Korntip Daroj, acting secretary-general of the Public Sector Anti-Corruption Commission (PACC), said checks on a protection centre for the poor in Ban Tha Sa-ard village of Seka district in Bung Kan province found that most of the people recorded as aid recipients did not even know they were on the list.
He quoted villagers as saying they had filed copies of their ID cards to register for local career training, and had no idea their documents were abused for purposes of embezzling funds.
“There were skilfully written signatures of elderly people who actually cannot write. There is a list of 36 recipients, but only four of them actually receive the B3,000 each,” Lt Col Korntip said, referring to the monthly payment due to registered poor.
He said about 2,400 destitute people were officially entitled to the financial assistance in Bung Kan.
They were poor or HIV-infected people. Most HIV patients received the aid.
The same fraudulent practices had been uncovered at local welfare centres elsewhere in the Northeast, Lt Col Korntip said.
There was evidence of the same corruption in Khon Kaen, Chiang Mai, Bung Kan, Nong Khai and Surat Thani provinces.

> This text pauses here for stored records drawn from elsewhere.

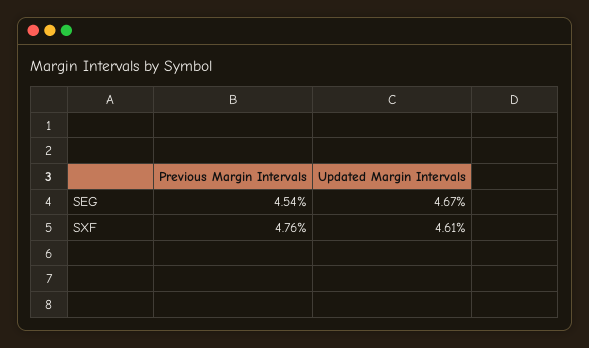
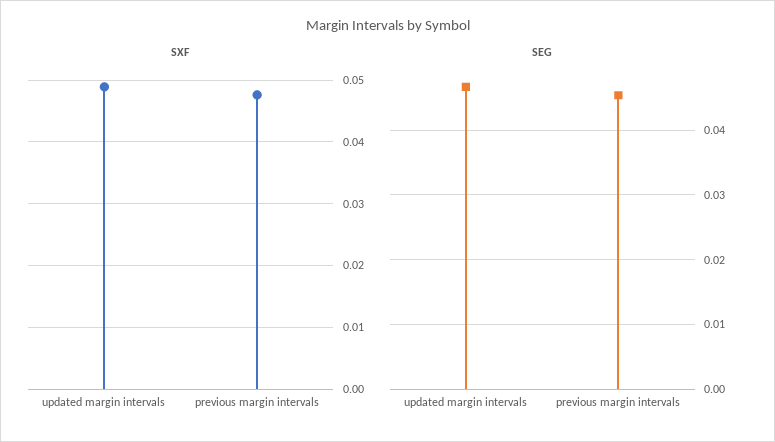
  {
    "SEG": {
      "Previous Margin Intervals": 0.0454,
      "Updated Margin Intervals": 0.0467
    },
    "SXF": {
      "Previous Margin Intervals": 0.0476,
-     "Updated Margin Intervals": 0.0461
+     "Updated Margin Intervals": 0.049
    }
  }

Evidence was still being gathered in many more provinces in the various regions.
PACC member Gen Jaramporn Suramanee said in Surat Thani yesterday (Feb 19) that destitute people had been ordered to sign empty pieces of paper to show they received financial aid. Some received some of the money, and others received nothing, he said.
Each case of fraud involved 3-5 culprits, and the method of embezzlement was the same when it came to paperwork, document filing and distribution of money, he said.

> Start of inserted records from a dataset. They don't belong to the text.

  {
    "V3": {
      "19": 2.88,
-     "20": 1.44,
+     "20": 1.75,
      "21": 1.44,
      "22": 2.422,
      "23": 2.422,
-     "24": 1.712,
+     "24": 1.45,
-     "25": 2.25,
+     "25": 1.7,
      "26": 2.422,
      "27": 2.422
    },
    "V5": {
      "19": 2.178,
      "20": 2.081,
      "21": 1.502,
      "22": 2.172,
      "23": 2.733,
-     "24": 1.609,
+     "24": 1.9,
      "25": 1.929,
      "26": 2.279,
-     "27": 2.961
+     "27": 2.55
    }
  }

“The PACC will find out from the evidence if this involves any senior executive at the Ministry (of Social Development and Human Security). At the least, it is obvious that such wrongful conduct damages the national welfare system,” Gen Jaramporn said.
Those responsible faced criminal and disciplinary charges relating to malfeasance, embezzlement, document forgery and confirmation of forged documents, he said.
The scandal came to light after Panida Yotpanya, 22, a social science student at Maha Sarakham University, and three friends working as interns at the Khon Kaen Protection Centre for the Destitute lodged a complaint with the National Council for Peace and Order.
The students, who attended job training there last year, said they were ordered by the centre’s director and senior officials to fill in forms and sign receipts for 2,000 villagers, for payments worth nearly B7 million.